Segmentation fault in std::less<char>

Question

I have the following code (C++0x):

const set<char> s_special_characters =  { '(', ')', '{', '}', ':' };

void nectar_loader::tokenize( string &line, const set<char> &special_characters )
{
    auto it = line.begin();
    const auto not_found = special_characters.end();

    // first character special case
    if( it != line.end() && special_characters.find( *it ) != not_found )
        it = line.insert( it+1, ' ' ) + 1;

    while( it != line.end() )
    {
        // check if we're dealing with a special character
        if( special_characters.find(*it) != not_found ) // <----------
        {
            // ensure a space before
            if( *(it-1) != ' ' )
                it = line.insert( it, ' ' ) + 1;
            // ensure a space after
            if( (it+1) != line.end() && *(it+1) != ' ' )
                it = line.insert( it+1, ' ');
            else
                line.append(" ");
        }
        ++it;
    }
}

with the crash pointing at the indicated line.
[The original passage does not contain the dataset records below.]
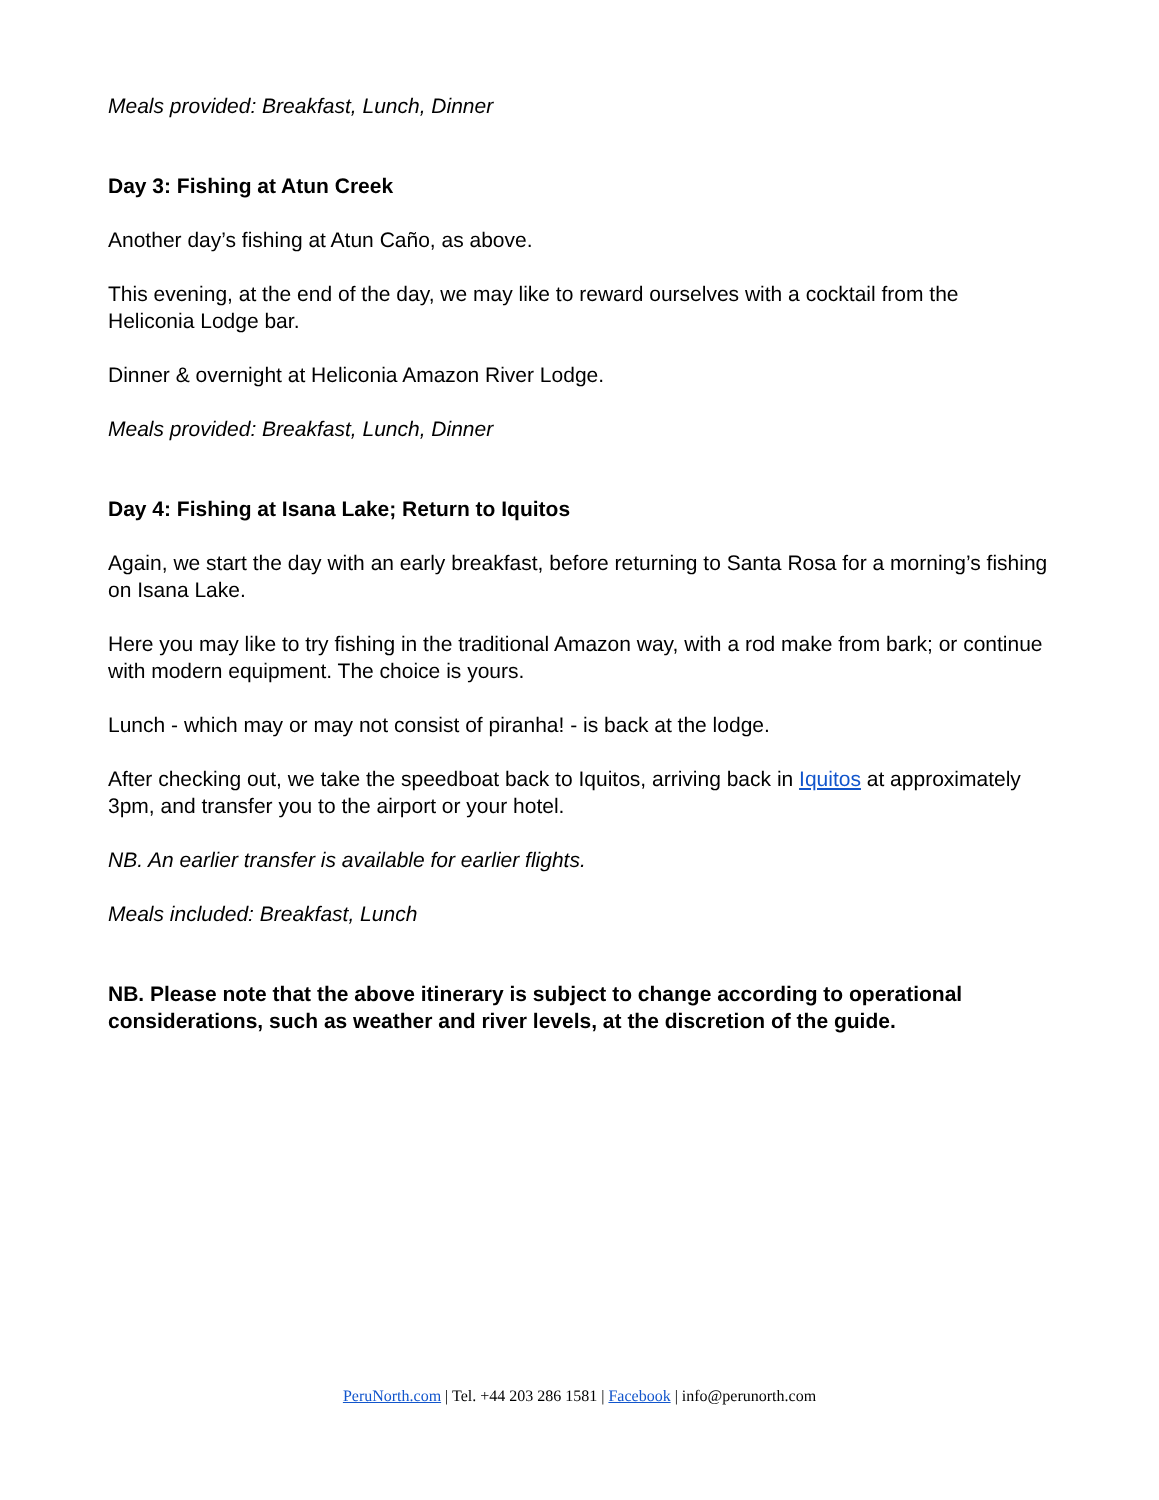Meals provided: Breakfast, Lunch, Dinner
Day 3: Fishing at Atun Creek
Another day’s fishing at Atun Caño, as above.
This evening, at the end of the day, we may like to reward ourselves with a cocktail from the Heliconia Lodge bar.
Dinner & overnight at Heliconia Amazon River Lodge.
Meals provided: Breakfast, Lunch, Dinner
Day 4: Fishing at Isana Lake; Return to Iquitos
Again, we start the day with an early breakfast, before returning to Santa Rosa for a morning’s fishing on Isana Lake.
Here you may like to try fishing in the traditional Amazon way, with a rod make from bark; or continue with modern equipment. The choice is yours.
Lunch - which may or may not consist of piranha! - is back at the lodge.
After checking out, we take the speedboat back to Iquitos, arriving back in Iquitos at approximately 3pm, and transfer you to the airport or your hotel.
NB. An earlier transfer is available for earlier flights.
Meals included: Breakfast, Lunch
NB. Please note that the above itinerary is subject to change according to operational considerations, such as weather and river levels, at the discretion of the guide.
PeruNorth.com | Tel. +44 203 286 1581 | Facebook | info@perunorth.com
This results in a segfault with this gdb backtrace:

#0  0x000000000040f043 in std::less<char>::operator() (this=0x622a40, __x=@0x623610, __y=@0x644000)
    at /usr/lib/gcc/x86_64-unknown-linux-gnu/4.5.2/../../../../include/c++/4.5.2/bits/stl_function.h:230
#1  0x000000000040efa6 in std::_Rb_tree<char, char, std::_Identity<char>, std::less<char>, std::allocator<char> >::_M_lower_bound (this=0x622a40, __x=0x6235f0, __y=0x622a48, __k=@0x644000)
    at /usr/lib/gcc/x86_64-unknown-linux-gnu/4.5.2/../../../../include/c++/4.5.2/bits/stl_tree.h:1020
#2  0x000000000040e840 in std::_Rb_tree<char, char, std::_Identity<char>, std::less<char>, std::allocator<char> >::find (this=0x622a40, __k=@0x644000)
    at /usr/lib/gcc/x86_64-unknown-linux-gnu/4.5.2/../../../../include/c++/4.5.2/bits/stl_tree.h:1532
#3  0x000000000040e4fd in std::set<char, std::less<char>, std::allocator<char> >::find (this=0x622a40, __x=@0x644000)
    at /usr/lib/gcc/x86_64-unknown-linux-gnu/4.5.2/../../../../include/c++/4.5.2/bits/stl_set.h:589
#4  0x000000000040de51 in ambrosia::nectar_loader::tokenize (this=0x7fffffffe3b0, line=..., special_characters=...)
    at ../../ambrosia/Library/Source/Ambrosia/nectar_loader.cpp:146
#5  0x000000000040dbf5 in ambrosia::nectar_loader::fetch_line (this=0x7fffffffe3b0)
    at ../../ambrosia/Library/Source/Ambrosia/nectar_loader.cpp:112
#6  0x000000000040dd11 in ambrosia::nectar_loader::fetch_token (this=0x7fffffffe3b0, token=...)
    at ../../ambrosia/Library/Source/Ambrosia/nectar_loader.cpp:121
#7  0x000000000040d9c4 in ambrosia::nectar_loader::next_token (this=0x7fffffffe3b0)
    at ../../ambrosia/Library/Source/Ambrosia/nectar_loader.cpp:72
#8  0x000000000040e472 in ambrosia::nectar_loader::extract_nectar<std::back_insert_iterator<std::vector<ambrosia::target> > > (this=0x7fffffffe3b0, it=...)
    at ../../ambrosia/Library/Source/Ambrosia/nectar_loader.cpp:43
#9  0x000000000040d46d in ambrosia::drink_nectar<std::back_insert_iterator<std::vector<ambrosia::target> > > (filename=..., it=...)
    at ../../ambrosia/Library/Source/Ambrosia/nectar.cpp:75
#10 0x00000000004072ae in ambrosia::reader::event (this=0x623770)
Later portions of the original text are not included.